Yaz was a bit sidelined this week but still got some nice moments drawing out Angstrom. Ever since Graham said he wished he'd died and Grace lived I have had the feeling you might be right about your last sentence. Decent ep - gorgeous visuals but Art Malik was a bit wasted, could've booked Alexander Siddig and saved a bit of cash for a bit more time in the TARDIS at the end (sorry, Bashir!). Story was again nothing special but still re-establishing the premise of the show for new viewers - ratings are up considerably, which may be the new Sunday slot or more likely renewed interest due to female Doctor or new showrunner.
Really liking Jodie Whitaker. Not liking the inside of the new TARDIS so much, but we only got a brief glimpse.
They need to quit using the sonic screwdriver as a magic wand entirely. It was used a handful of times in the original series over 26 years, it's basically the magic fixit gizmo now.
I don't know. It's not 30 years ago. Making the technobabble solution more complicated than waving a wand no longer gives the impression of a deep plot. The magical sonic is arguably more honest; it tells us that the show is not about that.
The original series didn't rely heavily upon technobabble at all. Sure, it was present, but it wasn't usually all that central to moving the plot forward.
3, 5 and 6 were sometimes heavy on technobabble. 3 especially was the guy who could build stuff. A quality sign of his scripts was that it only took a moment on screen for him to do so. Doesn't the current sonic more or less provide that function? I think it does.
Whilst this is true, building a temporal scanner from a wine bottle and a tuning fork is not exactly avoiding the "magical" bit. We've seen Tennant, Smith and Capaldi knock together devices for particular purposes, but it makes sense that - over time - the Doctor incorporates those functions into the sonic.
I like the sonic as a (mainly) "tricorder" first and as I "get me out of this pinch" magic wand second. Which is how she's used it early on.

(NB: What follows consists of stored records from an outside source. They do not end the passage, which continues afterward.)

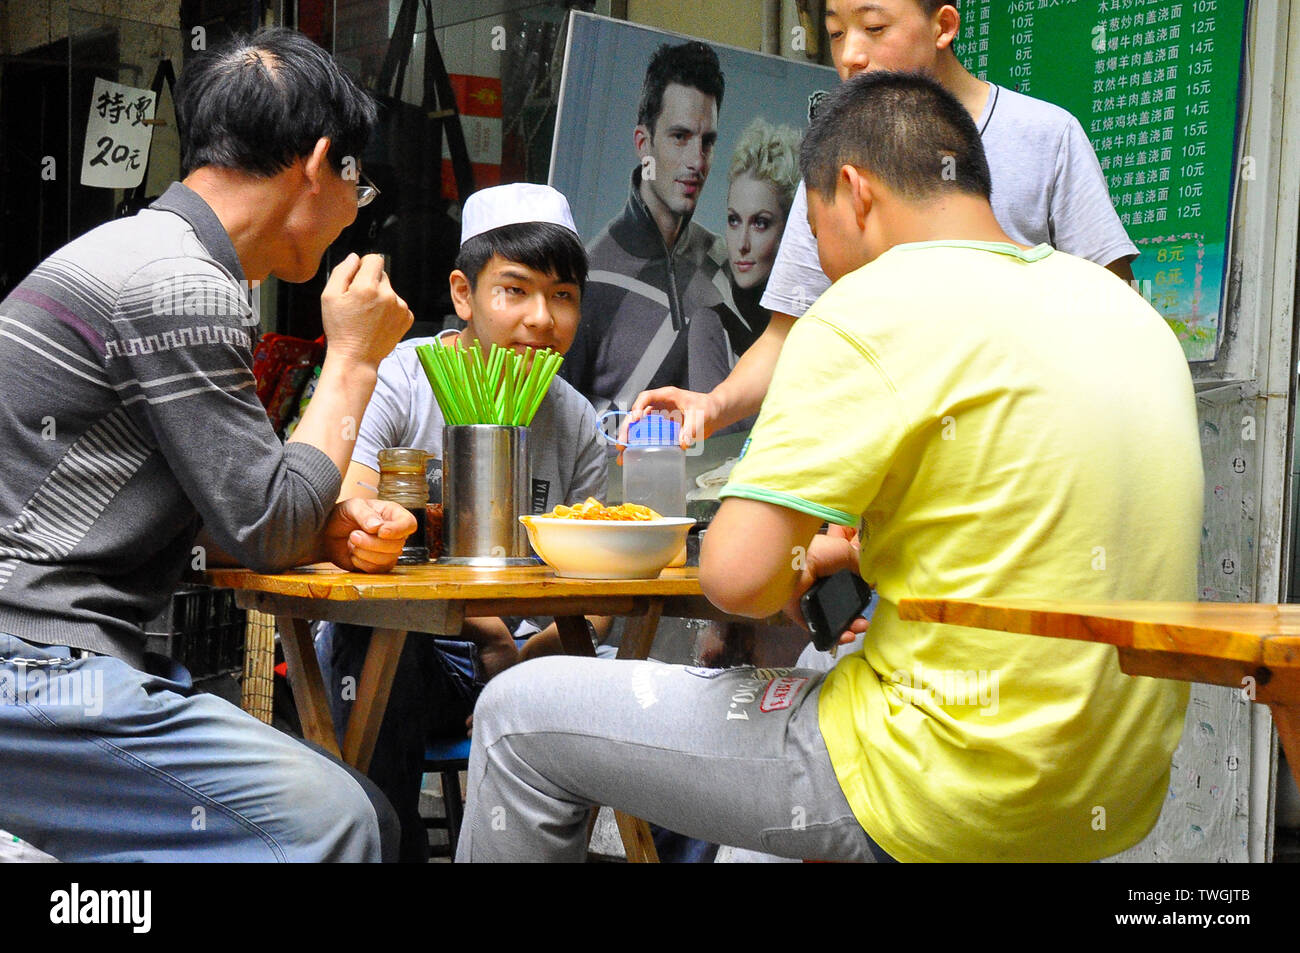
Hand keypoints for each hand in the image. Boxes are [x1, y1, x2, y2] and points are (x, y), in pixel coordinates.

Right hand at [319, 253, 412, 368]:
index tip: (357, 278)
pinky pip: (398, 304)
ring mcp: (400, 307)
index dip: (364, 266)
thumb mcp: (329, 296)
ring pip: (390, 291)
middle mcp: (388, 294)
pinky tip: (378, 322)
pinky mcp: (407, 318)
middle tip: (359, 303)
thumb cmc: (340, 329)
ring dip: (380, 297)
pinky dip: (389, 310)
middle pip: (382, 275)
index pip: (375, 259)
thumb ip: (342, 271)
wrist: (356, 358)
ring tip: (368, 315)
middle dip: (371, 283)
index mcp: (367, 286)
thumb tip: (354, 258)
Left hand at [320, 497, 415, 572]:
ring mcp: (388, 551)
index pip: (409, 524)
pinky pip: (376, 570)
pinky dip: (361, 562)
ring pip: (387, 559)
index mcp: (393, 514)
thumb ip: (365, 514)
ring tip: (352, 542)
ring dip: (365, 553)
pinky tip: (353, 553)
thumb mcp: (352, 507)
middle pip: (397, 545)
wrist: (328, 533)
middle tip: (353, 535)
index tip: (381, 531)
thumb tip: (378, 527)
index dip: (398, 530)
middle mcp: (395, 534)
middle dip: (372, 543)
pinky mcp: (378, 566)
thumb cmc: (342, 516)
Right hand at [626, 386, 719, 455]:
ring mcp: (660, 418)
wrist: (715, 414)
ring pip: (639, 426)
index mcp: (666, 396)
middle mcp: (660, 406)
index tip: (636, 418)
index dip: (638, 406)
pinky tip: (635, 457)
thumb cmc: (708, 408)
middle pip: (637, 414)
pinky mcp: (663, 429)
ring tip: (623, 454)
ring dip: (630, 439)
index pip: (646, 397)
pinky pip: (649, 436)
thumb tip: (682, 443)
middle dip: (627, 428)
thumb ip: (691, 428)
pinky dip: (641, 445)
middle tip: (622, 443)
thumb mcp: (700, 415)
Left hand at [783, 531, 868, 644]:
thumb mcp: (847, 552)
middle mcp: (819, 585)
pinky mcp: (801, 615)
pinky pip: (819, 629)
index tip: (869, 602)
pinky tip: (846, 635)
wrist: (795, 564)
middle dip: (856, 617)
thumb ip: (860, 566)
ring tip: (858, 629)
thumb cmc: (819, 552)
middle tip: (864, 621)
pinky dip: (833, 636)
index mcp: (829, 569)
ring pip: (832, 621)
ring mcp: (810, 601)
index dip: (859, 597)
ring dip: (848, 628)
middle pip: (842, 607)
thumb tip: (870, 579)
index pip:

Peter Capaldi Auditioned for Captain Sisko on Deep Space Nine Okay, seriously, I adore the man, but this is just wrong. I'm guessing The Studio was just auditioning various actors in case, but they wanted an actor of color from the beginning and the Suits were saying "Well, gee, like, we auditioned other actors, really." (A) Another Brit (even a Scot), immediately following Patrick Stewart ("I can play French, really, I can") wouldn't have worked and, (B) we'd have missed out on all of that wonderful Cajun cooking. Will post the videos of the audition (the guy from Merlin was another candidate) when they're available.
"Rosa" - a gorgeous historical piece which doesn't sugarcoat the ugliness of Segregation-era America or imply that the Civil Rights Movement has removed all racism... in fact, the villain being a The characterisation is really making this season - the plots aren't overly complex but the interactions of Team TARDIS with each other and the folk they meet are excellent and add a real sense of humanity to the show (needed this week to counter the lack thereof in 1955 Montgomery).
Apparently they're part of the documentary What We Left Behind which, AFAIK, hasn't been released yet: https://trekmovie.com/2017/09/07/re...ioned-for-sisko-in-star-trek-deep-space-nine/ Gawd, that unibrow -! ETA: Ah, I see: "special screening": https://www.imdb.com/title/tt6332276/releaseinfo?ref_=ttfc_ql_2 Maybe it'll show up on YouTube sometime...
That's more like it! First really good episode of the current run in my book. On top of everything obvious thematically, it finally had a well-functioning and well-told plot, too. I do want , though.
"Recommend anything for tourists like us?" "I recommend you get yourselves the hell out of Alabama." That's good advice, even in 2018.